Une décision qui aura tout de même un impact considérable sur le budget national selon certains analystes. « C’est un coup dur porté au budget après ceux du mouvement militaro-social » rappelle Maxime Sako, analyste économiste.

« La Côte d’Ivoire tire essentiellement son revenu de l’exportation du café-cacao. Les prix ayant baissé sur le marché international, le Président Ouattara était obligé de revoir à la baisse le prix à l’échelle nationale » explique Prao Yao, analyste économiste.

«  Mais il faut avouer que le premier prix de 1100FCFA a été fixé non pas selon les critères économiques mais selon les critères politiques dans un contexte électoral où il fallait conquérir des électeurs. Aujourd’hui la Côte d’Ivoire a été rattrapé par les fondamentaux. L’offre excédant la demande, le prix a baissé sur le marché international. Mais, c’est pour amortir ce genre de choc et stabiliser les prix tout en garantissant un minimum aux producteurs qu’une caisse de régulation a été mise en place avec un fonds de réserve à hauteur de 120 milliards de FCFA. Mais il se trouve que cette caisse est en ce moment vide. Le gouvernement est alors obligé, à son corps défendant, de revoir le prix du cacao à la baisse et perdre 43 Milliards FCFA. En réalité le gouvernement n’est pas généreux, il cache les tares au niveau de la caisse» relève l’enseignant-chercheur en Economie.

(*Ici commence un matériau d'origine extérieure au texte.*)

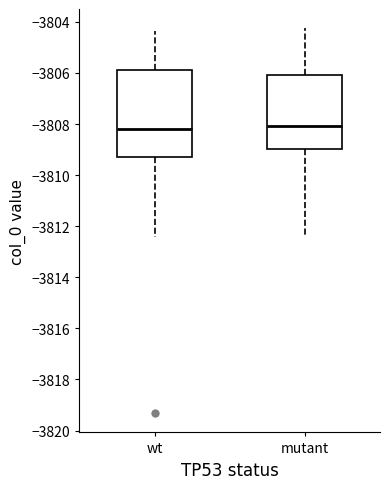

Reading left to right, read every box against the y-axis: the position of its median line, the range the box covers, and the ends of its whiskers. The values are not printed on the chart, so give them approximately, as read against the axis.

wt: median -3808.2, box -3809.2 to -3805.8, whiskers -3812.4 to -3804.4
mutant: median -3808.0, box -3809.0 to -3806.0, whiskers -3812.4 to -3804.2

Pour Maxime Sako, Doctorant en Economie, interrogé par Politikafrique.info, l’Etat a tout simplement céder à la pression du marché international. « En fixant le prix du cacao à 1100f, l’Etat espérait que le produit prenne de la valeur. Pendant ce temps, il faisait patienter les producteurs pour le paiement et dans le jeu de la spéculation. Mais, la remontée des prix n’ayant pas eu lieu et avec la grogne des producteurs, l’Etat a été obligé de fixé le prix du cacao à 700 FCFA » explique-t-il.

Certains voient en cette baisse, une stratégie de l’Etat. « Le gouvernement pense que les années à venir, les prix ne vont pas constamment augmenter. Dans ce cas il fait bien de fixer à 700F /KG. C’est un prix moyen qu’il peut supporter» analyse Dr Prao Yao.

« 43 Milliards FCFA de perte, c’est un manque que l’Etat devrait réussir à gérer. Il peut revoir à la baisse son budget, procéder à des coupes budgétaires sur certains projets» conclu pour sa part Maxime Sako.
Si les prix se comportent mieux sur le marché international, la Côte d’Ivoire pourra engranger des bénéfices et renflouer les caisses selon les économistes.